Why deseasonalize and seasonalize for forecasting are used?
- Forecasting usually involves use of past data to predict the
future trends or data.
- For example, a autombile manufacturer may need to predict sales
for next year to decide the production requirements and to balance
capacity and demand.
- Past data used for predicting may have some existing inherent
patterns within the data.
- These patterns may be, gennerally, in the form of trends or
seasonality.
- For example, there may be an continuously increase in sales of
automobiles from year to year. This is the overall trend
component.
- At the same time, the automobile sales within a year will have
variations from month to month or quarter to quarter. This is an
example of the seasonal component of data.
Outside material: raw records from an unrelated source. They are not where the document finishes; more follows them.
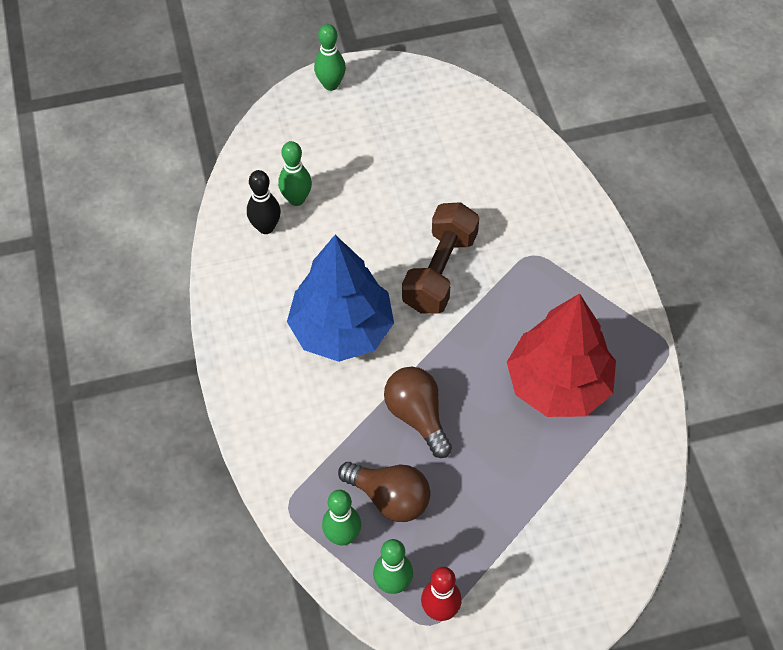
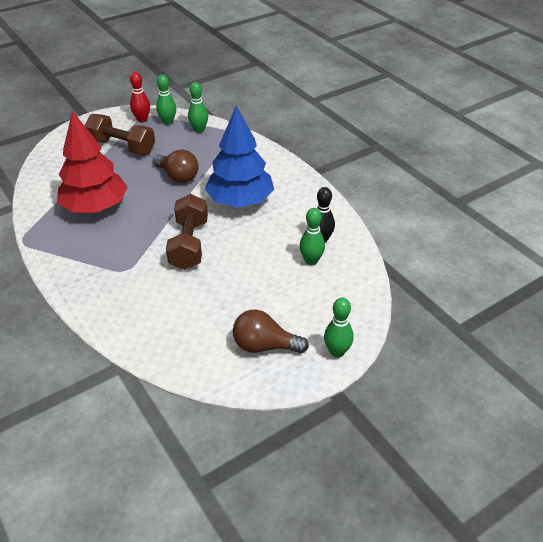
camera: 160 degrees right, 15 degrees down
(389, 498) = (181, 146): brown light bulb -> brown light bulb (264, 346)
(494, 530) = (122, 147): none -> brown dumbbell

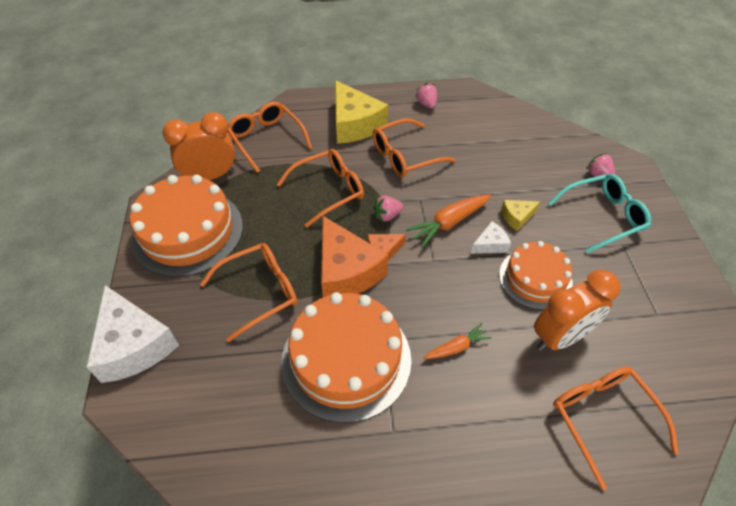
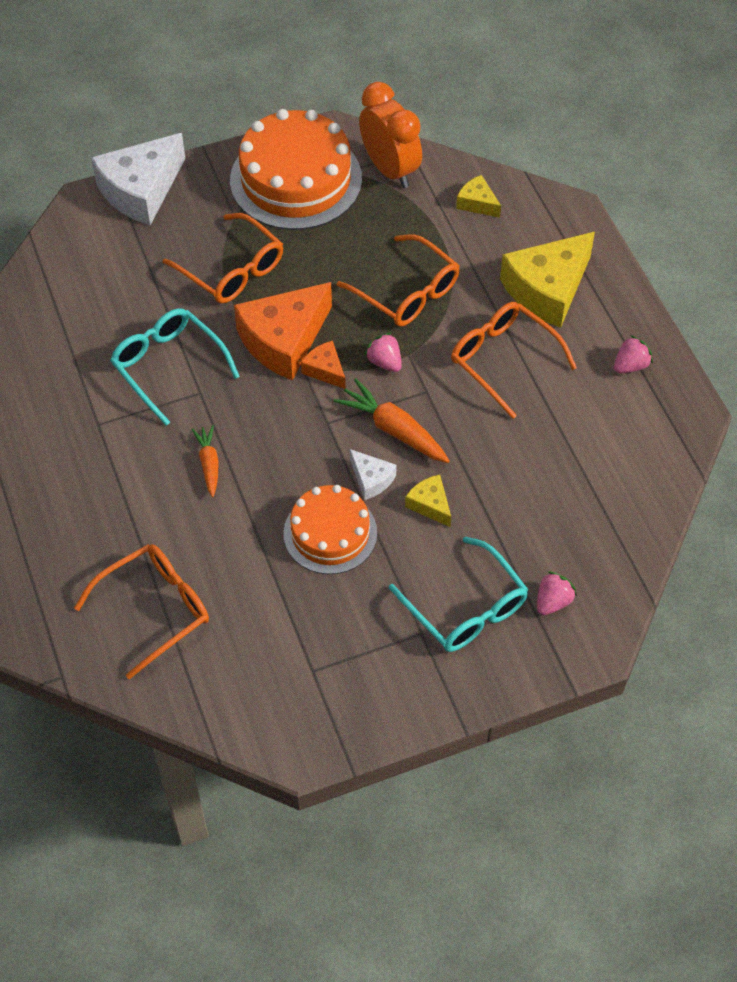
camera: 75 degrees right, 5 degrees up
(267, 140) = (477, 203): orange glasses -> yellow cheese
(346, 359) = (169, 367): orange cake -> turquoise glasses
(457, 347) = (209, 464): orange carrot -> orange carrot turned 150 degrees counterclockwise
(560, 337) = (249, 564): orange clock -> none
- Deseasonalising of forecasts is done to separate and
identify the trend component of the past data from the seasonal
variations.
- Once, the trend component is separated and a forecast based on
this trend is generated, we want to know how the data will vary
from each season to season within the forecast period(could be
month to month, quarter to quarter or eaven within days of the week
like weekdays and weekends).
- Seasonalising the forecast is thus done on the
deseasonalised forecast to identify the variations from one season
to another season within the forecasted period.
So, For example,
In the automobile manufacturer case, we will first deseasonalise
data to identify whether there is any increasing or decreasing
trend in sales and use it to predict the demand for next year. Then
the predicted demand will be seasonalised to identify how the sales
will vary from one month to other month within that year.